Your job is to print, exactly, the lines in the data below from the line with "Land Surveyor" through the line with "Email Address", both included, and to omit any picture.
** Provided records follows **
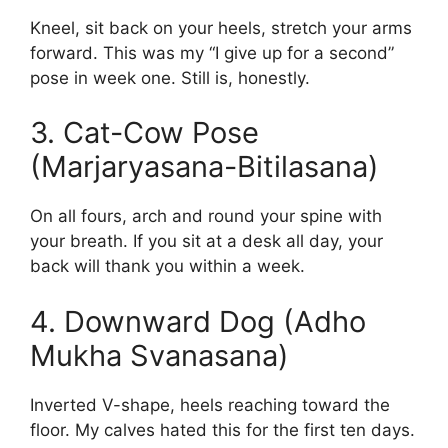
Kneel, sit back on your heels, stretch your arms
forward. This was my “I give up for a second”
pose in week one. Still is, honestly.
3. Cat-Cow Pose
(Marjaryasana-Bitilasana)
On all fours, arch and round your spine with
your breath. If you sit at a desk all day, your
back will thank you within a week.
4. Downward Dog (Adho
Mukha Svanasana)
Inverted V-shape, heels reaching toward the
floor. My calves hated this for the first ten days.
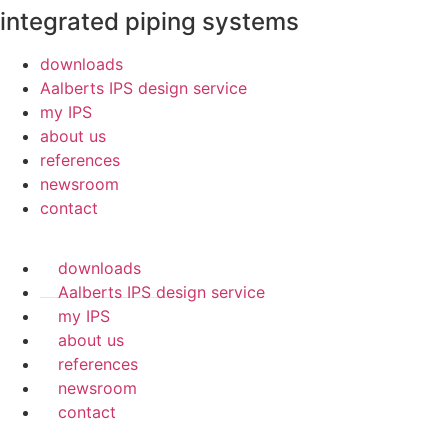
integrated piping systems
downloads
Aalberts IPS design service
my IPS
about us
references
newsroom
contact
downloads
Aalberts IPS design service
my IPS
about us
references
newsroom
contact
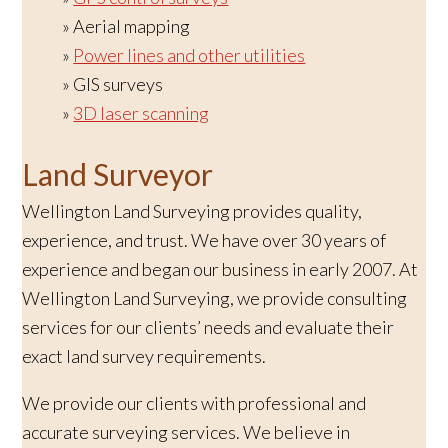
Aerial mapping
Power lines and other utilities
GIS surveys
3D laser scanning
Land Surveyor
Wellington Land Surveying provides quality,
experience, and trust. We have over 30 years of
experience and began our business in early 2007. At
Wellington Land Surveying, we provide consulting
services for our clients’ needs and evaluate their
exact land survey requirements.
We provide our clients with professional and
accurate surveying services. We believe in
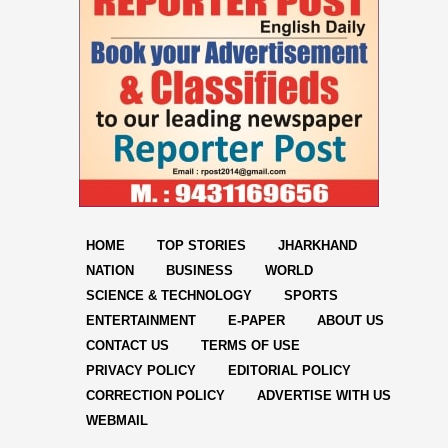
HOME
TOP STORIES
JHARKHAND
NATION
BUSINESS
WORLD
SCIENCE & TECHNOLOGY
SPORTS
ENTERTAINMENT
E-PAPER
ABOUT US
CONTACT US
TERMS OF USE
PRIVACY POLICY
EDITORIAL POLICY
CORRECTION POLICY
ADVERTISE WITH US
WEBMAIL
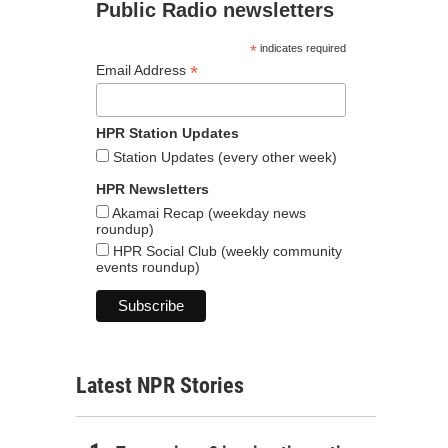
Public Radio newsletters
*
indicates required
*
Email Address
HPR Station Updates
Station Updates (every other week)
HPR Newsletters
Akamai Recap (weekday news
roundup)
HPR Social Club (weekly community
events roundup)
Latest NPR Stories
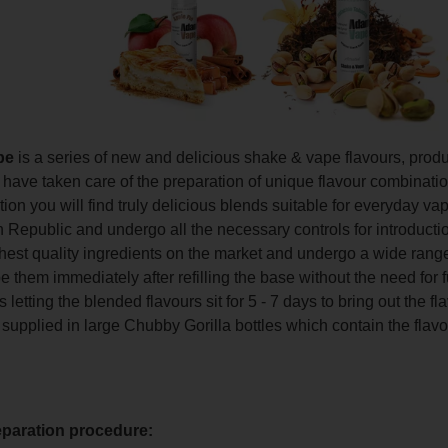
pe
is a series of new and delicious shake & vape flavours, pro
ave taken care of the preparation of unique flavour combinations 
ction you will find truly delicious blends suitable for everyday 
 Republic and undergo all the necessary controls for introducti
hest quality ingredients on the market and undergo a wide range
 them immediately after refilling the base without the need for 
etting the blended flavours sit for 5 - 7 days to bring out the f
 supplied in large Chubby Gorilla bottles which contain the flavo
eparation procedure:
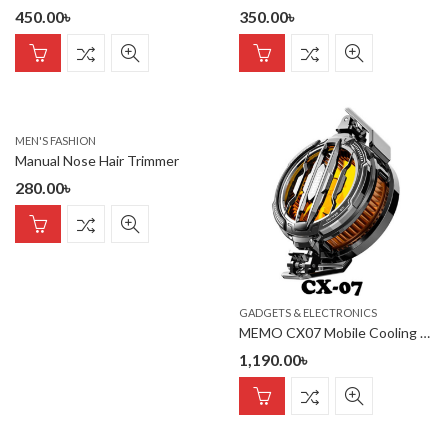
450.00
৳
350.00
৳
MEN'S FASHION
Manual Nose Hair Trimmer
280.00
৳
GADGETS & ELECTRONICS
MEMO CX07 Mobile Cooling Radiator
1,190.00
৳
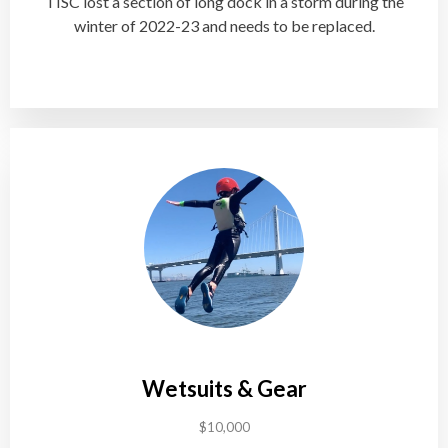
TISC lost a section of long dock in a storm during the
winter of 2022-23 and needs to be replaced.
Wetsuits & Gear
$10,000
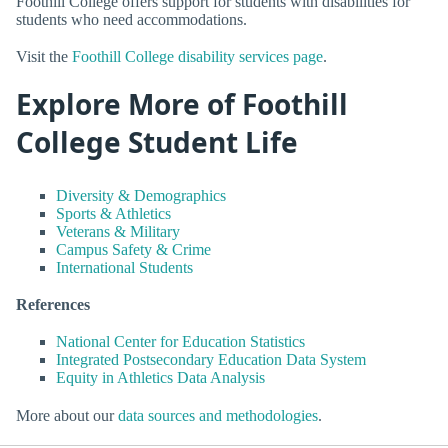
Foothill College offers support for students with disabilities for
students who need accommodations.
Visit the
Foothill College disability services page
.
Explore More of Foothill
College Student Life
Diversity & Demographics
Sports & Athletics
Veterans & Military
Campus Safety & Crime
International Students
References
National Center for Education Statistics
Integrated Postsecondary Education Data System
Equity in Athletics Data Analysis
More about our
data sources and methodologies
.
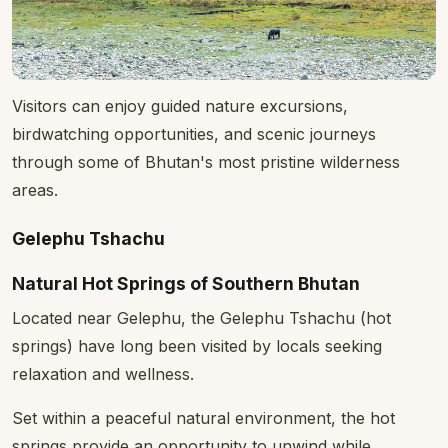
Visitors can enjoy guided nature excursions,
birdwatching opportunities, and scenic journeys
through some of Bhutan's most pristine wilderness
areas.
Gelephu Tshachu
Natural Hot Springs of Southern Bhutan
Located near Gelephu, the Gelephu Tshachu (hot
springs) have long been visited by locals seeking
relaxation and wellness.
Set within a peaceful natural environment, the hot
springs provide an opportunity to unwind while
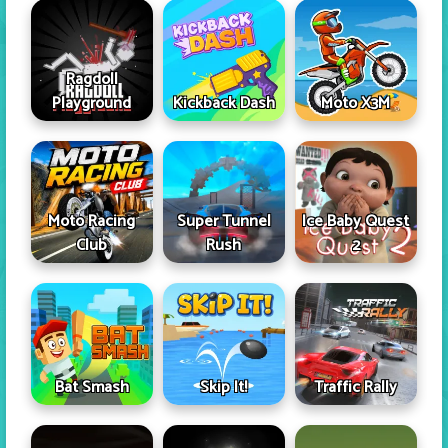
Ragdoll
Playground
Kickback Dash
Moto X3M
Moto Racing
Super Tunnel
Ice Baby Quest
Club
Rush
2
Skip It!
Bat Smash
Traffic Rally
** End of Provided records **
■ Response area:
Land Surveyor
Wellington Land Surveying provides quality,
experience, and trust. We have over 30 years of
experience and began our business in early 2007. At
Wellington Land Surveying, we provide consulting
services for our clients’ needs and evaluate their
exact land survey requirements.
We provide our clients with professional and
accurate surveying services. We believe in
HOME
TOP STORIES
JHARKHAND
NATION
BUSINESS
WORLD
SCIENCE & TECHNOLOGY
SPORTS
ENTERTAINMENT
E-PAPER
ABOUT US
CONTACT US
TERMS OF USE
PRIVACY POLICY
EDITORIAL POLICY
CORRECTION POLICY
ADVERTISE WITH US
WEBMAIL
Public Radio newsletters
*
indicates required
*
Email Address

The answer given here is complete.